OHHH NO but to them it is something else entirely. It is footage of a woefully incompetent employee who did absolutely every possible thing WRONG and THEN did everything short of lighting this bowwow house on fire. And now, NOW they are mad because it's over for this dog. This was his final straw and because he bit me, he cant stay 'n' play no more. Sad face!
But management was FUMED that they had to tell his owner lady she couldn’t be a customer anymore because I had CAUSED him to bite me. This whole time you could tell they were PISSED that he had done something JUST BARELY BAD ENOUGH to get kicked out.
And it was my fault.
All my fault. I had caused this. And all ills in the world. My fault. AIDS, Global Warming, my fault too. That’s what you'd think if you'd heard them yelling. I tried to defend myself you know, but to them the tape was X and what I should have done was Y. They said by squirting him the one or two more times and kinda turning away from him, I was making it into a keep away game.
"DIDN'T YOU SEE HE LOVED GETTING SQUIRTED?"
Yeah. I did. After I squirted him.
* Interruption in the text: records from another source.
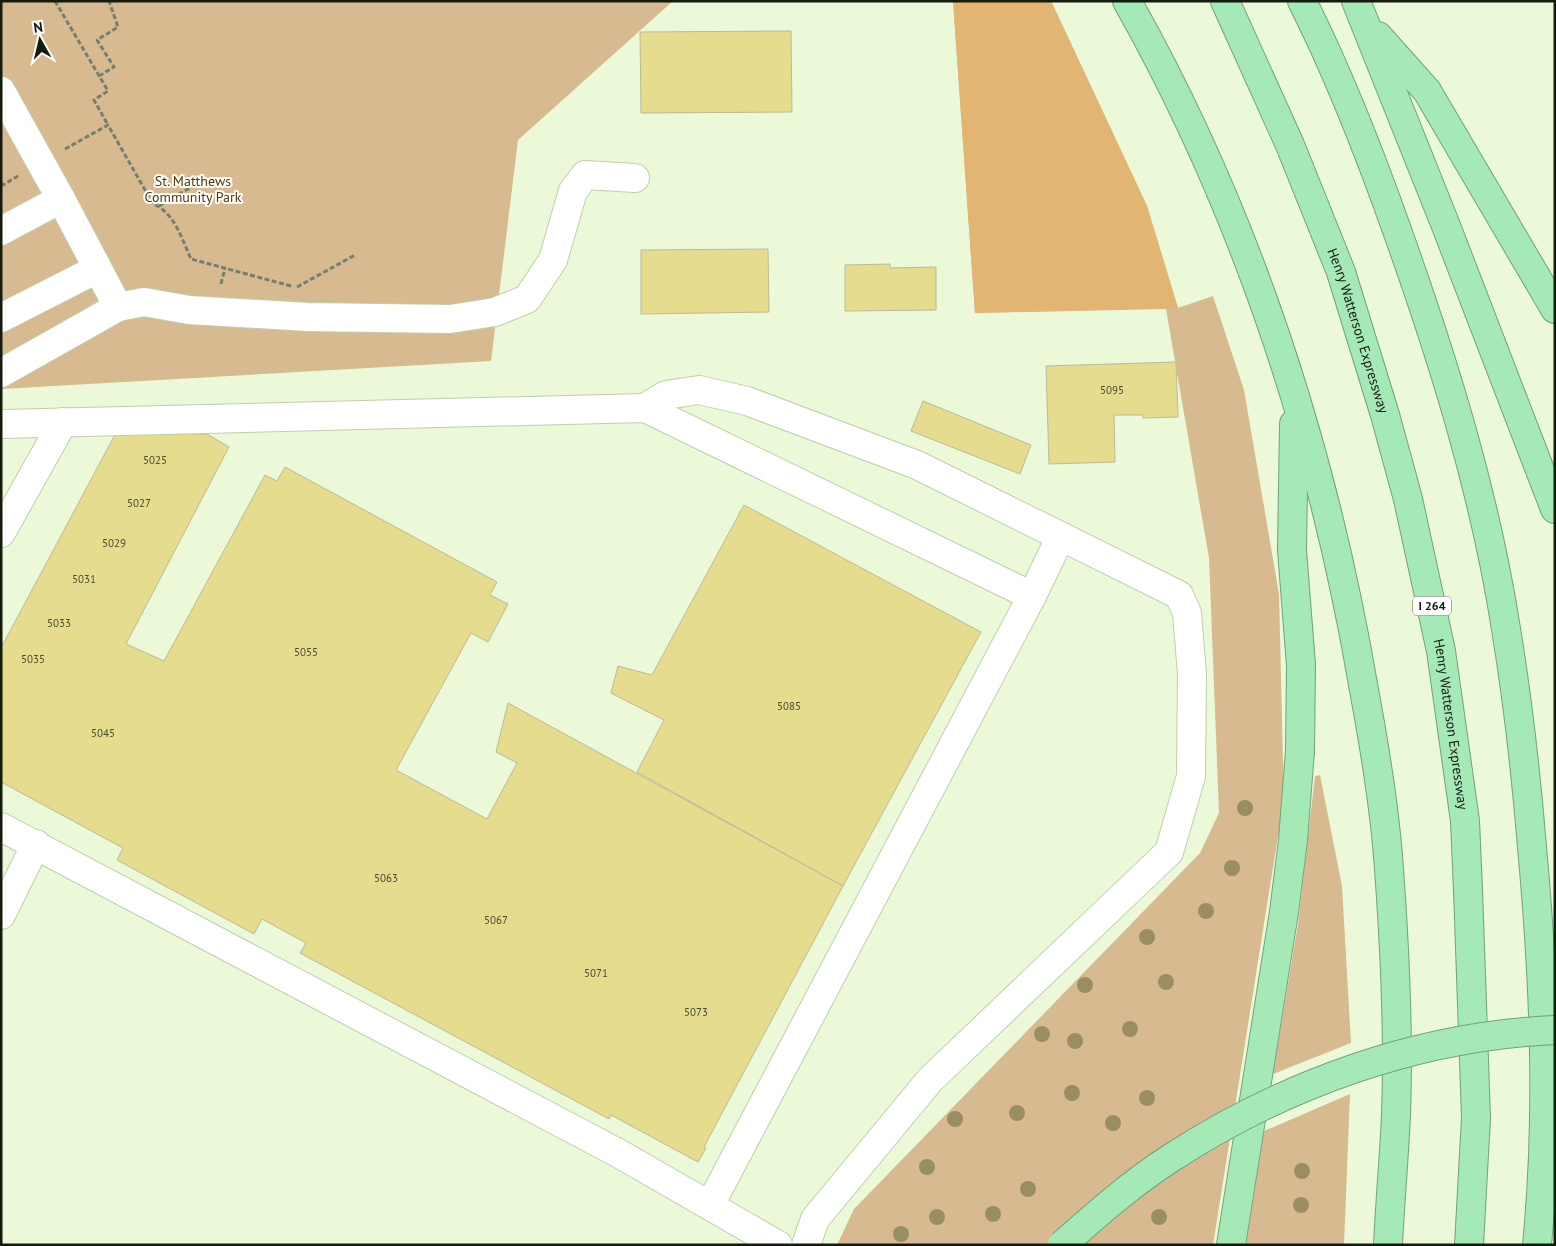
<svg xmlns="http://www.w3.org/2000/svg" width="1556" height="1246" font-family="'PT Sans',sans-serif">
	<rect width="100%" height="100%" fill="#ebf9d9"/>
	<g fill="#d7ba90">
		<path d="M1 1H673L518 140 491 361 1 389Z"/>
		<path d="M953 1H1051L1147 206 1178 308 1213 296 1244 390 1279 594 1284 798 1213 1245H837L854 1209 1200 853 1219 813 1209 558 1166 309 975 313Z"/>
		<path d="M1320 775 1342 886 1351 1043 1273 1074 1298 924 1315 776Z"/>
		<path d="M1350 1094 1344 1245H1246L1264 1131Z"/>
	</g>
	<path fill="#e2b572" d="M953 1H1051L1147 206 1178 308 975 313Z"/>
	<g fill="#e5dc8e" stroke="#bcb998">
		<path d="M791 31 792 112 641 113 640 32Z"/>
		<path d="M768 249 769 312 641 314V250Z"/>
		<path d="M890 264V268L936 267V310L845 311V265Z"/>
		<path d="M1176 362 1178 417 1143 418V415H1114L1115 462 1049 464 1046 366Z"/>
		<path d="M923 401 1031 445 1020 474 911 431Z"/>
		<path d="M118 429 129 432 207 434 229 447 126 644 164 661 265 475 277 481 285 467 497 582 490 595 508 604 488 642 471 633 396 770 487 819 517 763 496 752 508 703 843 886 704 1147 706 1148 698 1162 611 1115 609 1119 300 953 306 943 262 919 254 934 117 860 123 848 1 782V648Z"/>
		<path d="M744 505 981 632 843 886 637 772 664 720 611 693 618 666 652 675Z"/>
	</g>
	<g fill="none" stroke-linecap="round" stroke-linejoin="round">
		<g stroke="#bfceaf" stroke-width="30">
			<g id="minor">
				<path d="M1 91 61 199"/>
				<path d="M1 231 61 199 118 307 1 373"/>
				<path d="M118 307 144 302 189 310 308 317 450 319 495 312 527 299 553 260 573 191 585 175 635 178"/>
				<path d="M1 318 97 269"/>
				<path d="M645 408 666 395 699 390 747 401 917 465 1179 595 1187 613 1192 674 1191 776 1169 852 930 1080 815 1219 806 1245"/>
				<path d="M1 424 645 408 1032 596"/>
				<path d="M1 533 63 422"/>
				<path d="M1 827 618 1153 778 1245"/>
				<path d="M1 915 36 844"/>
				<path d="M710 1205 1032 596 1061 536"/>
			</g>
		</g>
		<g stroke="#73a17c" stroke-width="30">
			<g id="highway">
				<path d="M1127 1C1247 214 1323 449 1364 690 1375 749 1385 809 1389 869 1395 951 1399 1034 1396 1115 1394 1159 1390 1202 1388 1245"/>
				<path id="s1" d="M1225 1 1290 145 1341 272 1385 415 1408 499 1441 651 1465 821 1468 890 1476 1118 1469 1245"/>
				<path d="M1302 1C1340 76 1370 154 1398 233 1444 362 1485 494 1506 629 1518 702 1526 774 1532 847 1544 979 1550 1112 1537 1245"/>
				<path d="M1356 1 1446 226 1555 509"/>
				<path d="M1378 36 1427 91 1555 309"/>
				<path d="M1231 1245 1284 912 1293 840 1300 751 1301 665 1292 550 1294 424"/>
			</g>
		</g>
		<g stroke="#767f6b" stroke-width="3" stroke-dasharray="5 2.5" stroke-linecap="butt">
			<path d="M55 1 108 91 94 100 108 125"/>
			<path d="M99 76 114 67 97 40 118 27 109 1"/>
			<path d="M65 149 108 125 153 204C174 212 182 239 191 259L291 286"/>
			<path d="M1 186 18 176"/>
			<path d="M159 206 205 179"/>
			<path d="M221 284 225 268"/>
			<path d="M297 287 355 255"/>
		</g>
		<use href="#minor" stroke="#fff" stroke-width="28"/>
		<use href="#highway" stroke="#a5e9b7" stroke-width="28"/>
		<g stroke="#73a17c" stroke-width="30" stroke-linecap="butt">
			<path id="highway-bridge" d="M1062 1245C1097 1214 1132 1183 1171 1158 1285 1084 1418 1036 1555 1030"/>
		</g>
		<use href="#highway-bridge" stroke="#a5e9b7" stroke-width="28"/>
	</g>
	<g fill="#988e62">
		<circle cx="1245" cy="808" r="8"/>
		<circle cx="1232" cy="868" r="8"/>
		<circle cx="1206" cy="911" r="8"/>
		<circle cx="1147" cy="937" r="8"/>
		<circle cx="1166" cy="982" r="8"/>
		<circle cx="1085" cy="985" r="8"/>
		<circle cx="1130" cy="1029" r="8"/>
		<circle cx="1042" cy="1034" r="8"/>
		<circle cx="1075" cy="1041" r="8"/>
		<circle cx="1072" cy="1093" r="8"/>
		<circle cx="1147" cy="1098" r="8"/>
		<circle cx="1017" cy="1113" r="8"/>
		<circle cx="955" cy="1119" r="8"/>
		<circle cx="1113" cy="1123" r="8"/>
		<circle cx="927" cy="1167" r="8"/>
		<circle cx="1302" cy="1171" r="8"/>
		<circle cx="1028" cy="1189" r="8"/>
		<circle cx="1301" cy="1205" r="8"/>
		<circle cx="993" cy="1214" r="8"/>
		<circle cx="937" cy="1217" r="8"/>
		<circle cx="1159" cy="1217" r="8"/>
		<circle cx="901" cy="1234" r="8"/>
	</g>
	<g text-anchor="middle" stroke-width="4" stroke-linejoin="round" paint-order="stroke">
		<g font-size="11" fill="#494a2f">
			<text x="1112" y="394">5095</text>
			<text x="155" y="464">5025</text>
			<text x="139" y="507">5027</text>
			<text x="114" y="547">5029</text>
			<text x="84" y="583">5031</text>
			<text x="59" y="627">5033</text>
			<text x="306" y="656">5055</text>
			<text x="33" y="663">5035</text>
			<text x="789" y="710">5085</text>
			<text x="103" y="737">5045</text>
			<text x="386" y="882">5063</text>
			<text x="496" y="924">5067</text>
			<text x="596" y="977">5071</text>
			<text x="696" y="1016">5073</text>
		</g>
		<rect fill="#fff" stroke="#5b5f57" stroke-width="1" x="1413" y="596.5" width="38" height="19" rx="4"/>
		<g font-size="12" font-weight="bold" fill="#151a0f">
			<text x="1432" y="610">I 264</text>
		</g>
		<g font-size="14" fill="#553700" stroke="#fff">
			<text x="193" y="186">St. Matthews<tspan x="193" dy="16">Community Park</tspan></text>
		</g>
		<g font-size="14" fill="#151a0f" stroke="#fff">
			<text dy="5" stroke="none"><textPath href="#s1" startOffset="356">Henry Watterson Expressway</textPath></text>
			<text dy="5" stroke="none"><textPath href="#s1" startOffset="761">Henry Watterson Expressway</textPath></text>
		</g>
	</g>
	<rect width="1556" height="1246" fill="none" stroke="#151a0f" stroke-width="5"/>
	<g transform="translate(40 40) rotate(352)" stroke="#ffffff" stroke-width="4" paint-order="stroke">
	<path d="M0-4L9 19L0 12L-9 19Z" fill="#151a0f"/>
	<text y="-8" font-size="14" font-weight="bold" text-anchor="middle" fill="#151a0f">N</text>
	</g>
</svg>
Clearly the only solution was to teleport. I think I got a write-up for not following company policy or some other such corporate lameness.
Here's the thing though: my training had drummed into my head that I did everything right. Played calm, quiet, and got out of there before anything worse happened. It boiled down to the fact that the only thing I actually did "wrong" was that I didn't scream my head off, which supposedly would have brought help, but may have also escalated GAB's aggressive behavior so technically even that wasn't really my fault.
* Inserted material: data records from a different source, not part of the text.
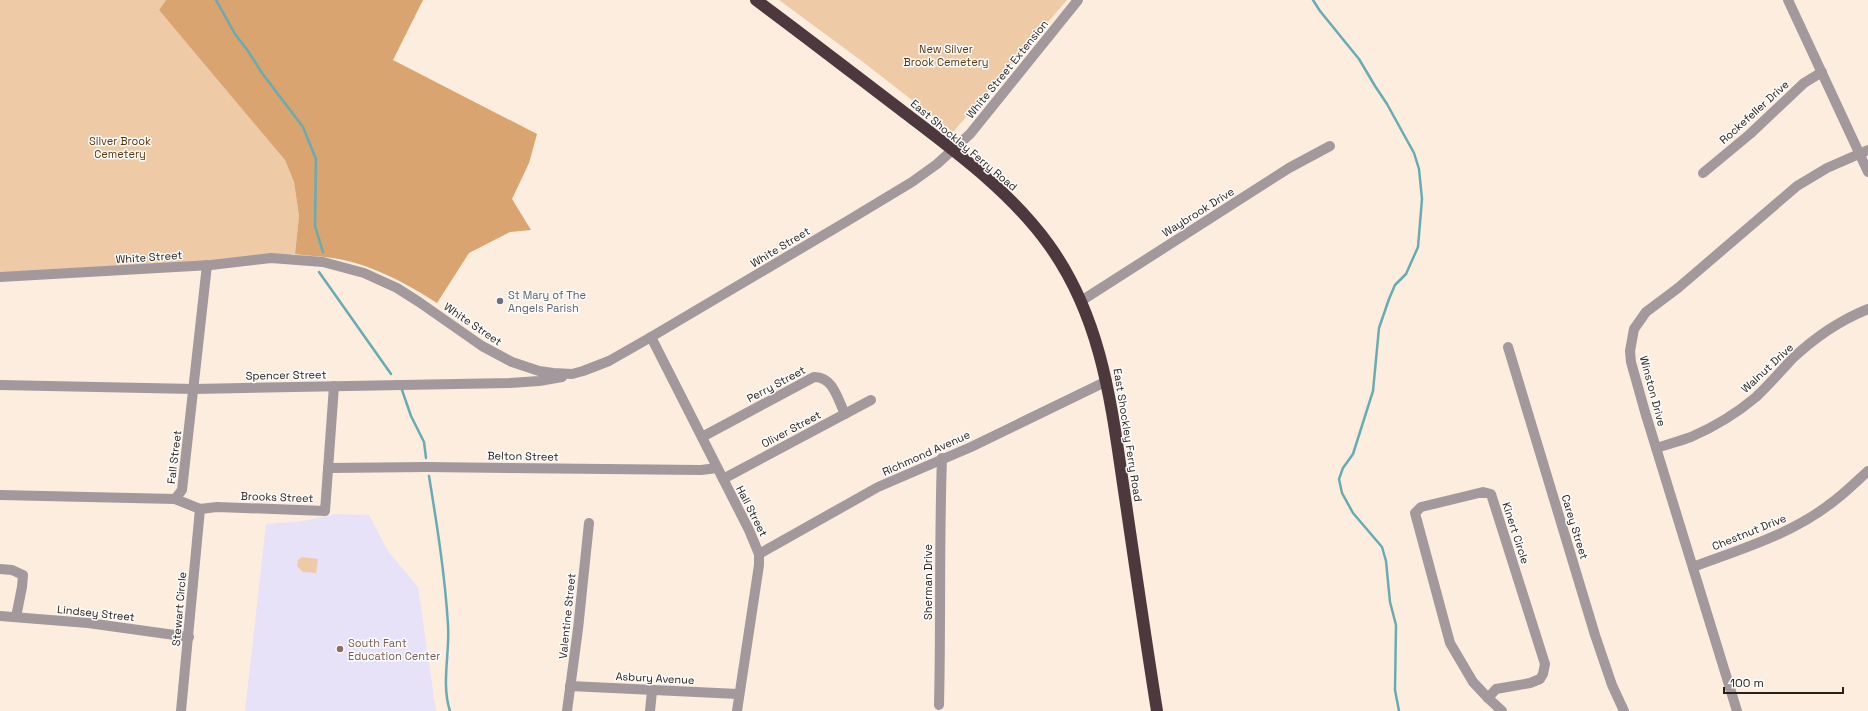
<svg xmlns="http://www.w3.org/2000/svg" width="1868" height="711" font-family="'Space Grotesk',sans-serif">
  <rect width="100%" height="100%" fill="#fceddf"/>
  <path fill="#e8e2f8" d="M 335,514 L 369,515 L 388,551 L 418,587 L 436,711 L 245,711 L 266,524 L 303,521 Z"/>
  <g fill="#efcaa7">
    <path d="M 0,0 L 166,0 L 159,10 L 242,106 L 285,160 L 294,182 L 299,216 L 295,254 L 79,271 L 0,273 Z"/>
    <path d="M 779,0 L 1067,0 L 953,132 L 863,62 Z"/>
    <path d="M 302,557 L 318,559 L 316,573 L 303,572 L 297,566 L 298,560 Z"/>
  </g>
  <path fill="#d9a46f" d="M 166,0 L 423,0 L 393,60 L 537,134 L 529,163 L 512,199 L 531,230 L 510,232 L 469,253 L 437,303 C 406,283 369,263 332,258 C 320,256 307,256 295,254 L 299,216 L 294,182 L 285,160 L 159,10 Z"/>
  <g fill="none" stroke-linecap="round" stroke-linejoin="round">
    <g stroke="#69abb2" stroke-width="2.5">
      <path d="M 216,0 L 235,34 L 248,51 L 262,73 L 303,127 L 316,159 L 315,226 L 323,252"/>
      <path d="M 1313,0 L 1320,11 L 1359,59 L 1375,86 L 1387,104 L 1414,153 L 1419,169 L 1422,199 L 1418,247 L 1406,274 L 1395,285 L 1389,299 L 1379,328 L 1373,391 L 1353,454 L 1343,468 L 1339,479 L 1342,493 L 1353,513 L 1382,547 L 1386,561 L 1390,602 L 1396,625 L 1395,690 L 1399,711"/>
      <path d="M 319,272 L 391,374"/>
      <path d="M 402,390 L 411,416 L 424,442 L 426,458"/>
      <path d="M 429,476 C 437,525 445,575 448,625 C 450,653 441,684 450,711"/>
    </g>
    <g stroke="#a3989b" stroke-width="10">
      <path d="M 1788,0 L 1868,172"/>
      <path d="M 1703,173 L 1750,134 L 1804,83 L 1822,72"/>
      <path d="M 0,277 L 211,265 L 271,258 L 323,262 L 364,273 L 397,288 L 419,302 L 482,346 L 512,362 L 539,371 L 553,373 L 572,374 L 583,371 L 609,361 L 651,337 L 844,223 L 912,182 L 937,164 L 970,134 L 1078,0"/>
      <path d="M 1081,301 L 1289,168 L 1330,146"/>
      <path d="M 651,337 L 749,530 L 759,554 L 759,565 L 737,711"/>
      <path d="M 1508,347 L 1595,635 L 1612,685 L 1624,711"/>
      <path d="M 0,385 L 194,389 L 510,383 L 539,381 L 562,377"/>
      <path d="M 702,437 L 814,377 C 833,376 838,400 845,414"/>
      <path d="M 1657,448 C 1668,444 1680,441 1691,437 C 1714,427 1737,413 1756,397 C 1769,385 1780,372 1792,359 C 1813,339 1841,320 1868,309"/>
      <path d="M 328,468 L 426,467 L 701,470 L 717,468"/>
      <path d="M 723,479 L 871,400"/>
      <path d="M 1483,492 L 1491,494 L 1545,664 L 1543,674 L 1540,679 L 1530,683 L 1496,689 L 1488,698 L 1473,682 L 1450,643 L 1415,513 L 1421,507 Z"/>
      <path d="M 0,495 L 175,499 L 182,490 L 207,265"/>
      <path d="M 175,499 L 200,509 L 217,507 L 325,511 L 334,386"/>
      <path d="M 759,554 L 878,487 L 971,447 L 1107,381"/>
      <path d="M 1693,567 C 1741,549 1793,534 1834,501 C 1846,492 1857,481 1868,471"/>
      <path d="M 0,569 L 12,570 L 23,575 L 22,587 L 16,617"/>
      <path d="M 0,616 L 88,623 L 189,637"/>
      <path d="M 570,686 L 738,694"/>
      <path d="M 1488,698 L 1502,711"/>
      <path d="M 939,705 C 941,623 939,540 942,458"/>
      <path d="M 181,711 L 200,509"/>
      <path d="M 567,711 L 578,629 L 589,523"/>
      <path d="M 650,711 L 652,691"/>
      <path d="M 1737,711 L 1645,412 L 1631,362 L 1630,351 L 1634,329 L 1646,312 L 1678,288 L 1797,186 L 1827,168 L 1868,150"/>
    </g>
    <path stroke="#4d383e" stroke-width="12" d="M 756,0 C 806,37 855,75 905,113 C 956,152 1011,192 1049,245 C 1105,323 1112,413 1126,504 C 1136,573 1146,642 1157,711"/>
  </g>
  <circle fill="#6b7280" stroke="#fdfdfd" stroke-width="1.5" cx="500" cy="301" r="4"/>
  <circle fill="#8d6e63" stroke="#fdfdfd" stroke-width="1.5" cx="340" cy="649" r="4"/>
  <g text-anchor="middle" stroke-width="3" stroke-linejoin="round" paint-order="stroke">
    <g font-size="11" fill="#59350a" stroke="#fdfdfd">
      <text x="946" y="53">New Silver<tspan x="946" dy="13">Brook Cemetery</tspan></text>
      <text x="120" y="145">Silver Brook<tspan x="120" dy="13">Cemetery</tspan></text>
    </g>
    <g font-size="11" fill="#27201a" stroke="#fdfdfd">
      <text transform="translate(1007 69) rotate(-51)" y="4">White Street Extension</text>
      <text transform="translate(1754 112) rotate(-42)" y="4">Rockefeller Drive</text>
      <text transform="translate(964 145) rotate(40)" y="4">East Shockley Ferry Road</text>
      <text transform="translate(1198 212) rotate(-32)" y="4">Waybrook Drive</text>
      <text transform="translate(780 247) rotate(-31)" y="4">White Street</text>
      <text transform="translate(149 257) rotate(-4)" y="4">White Street</text>
      <text transform="translate(473 324) rotate(34)" y="4">White Street</text>
      <text transform="translate(1767 368) rotate(-43)" y="4">Walnut Drive</text>
      <text transform="translate(286 375) rotate(-1)" y="4">Spencer Street</text>
      <text transform="translate(776 384) rotate(-28)" y="4">Perry Street</text>
      <text transform="translate(1653 391) rotate(75)" y="4">Winston Drive</text>
      <text transform="translate(791 429) rotate(-28)" y="4">Oliver Street</text>
      <text transform="translate(1128 435) rotate(81)" y="4">East Shockley Ferry Road</text>
      <text transform="translate(926 453) rotate(-24)" y="4">Richmond Avenue</text>
      <text transform="translate(523 456) rotate(1)" y="4">Belton Street</text>
      <text transform="translate(174 457) rotate(-83)" y="4">Fall Street</text>
      <text transform="translate(277 497) rotate(2)" y="4">Brooks Street</text>
      <text transform="translate(752 511) rotate(63)" y="4">Hall Street</text>
      <text transform="translate(1575 527) rotate(73)" y="4">Carey Street</text>
      <text transform="translate(1749 532) rotate(-22)" y="4">Chestnut Drive</text>
      <text transform="translate(1516 533) rotate(72)" y="4">Kinert Circle</text>
      <text transform="translate(928 582) rotate(-90)" y="4">Sherman Drive</text>
      <text transform="translate(179 609) rotate(-85)" y="4">Stewart Circle</text>
      <text transform="translate(96 613) rotate(6)" y="4">Lindsey Street</text>
      <text transform="translate(567 616) rotate(-84)" y="4">Valentine Street</text>
      <text transform="translate(655 678) rotate(3)" y="4">Asbury Avenue</text>
    </g>
    <g font-size="11" fill="#5b616d" stroke="#fdfdfd" text-anchor="start">
      <text x="508" y="299">St Mary of The<tspan x="508" dy="13">Angels Parish</tspan></text>
    </g>
    <g font-size="11" fill="#785e54" stroke="#fdfdfd" text-anchor="start">
      <text x="348" y="647">South Fant<tspan x="348" dy="13">Education Center</tspan></text>
    </g>
  </g>
  <path d="M1724 687v6h119v-6" fill="none" stroke="#27201a" stroke-width="2"/>
  <text x="1730" y="687" font-size="12" fill="#27201a" stroke="#fdfdfd" stroke-width="3" paint-order="stroke">100 m</text>
</svg>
I don't doubt I would have been fired for punching or kicking him since on the video it just looks like he's jumping on me. (Those seven seconds didn't include his crotch shot or the times when he actually bit.)
Certainly if he was aggressively attacking me I would have been allowed/not been able to stop myself from defending my body by any means necessary. But GAB was messed up because he thought EVERYTHING was a game but he had no sense of how to actually play. Almost like a puppy that never grew up but strong enough to cause bodily harm.
All in all I learned there ain't no policy you can follow when you are the Zebra.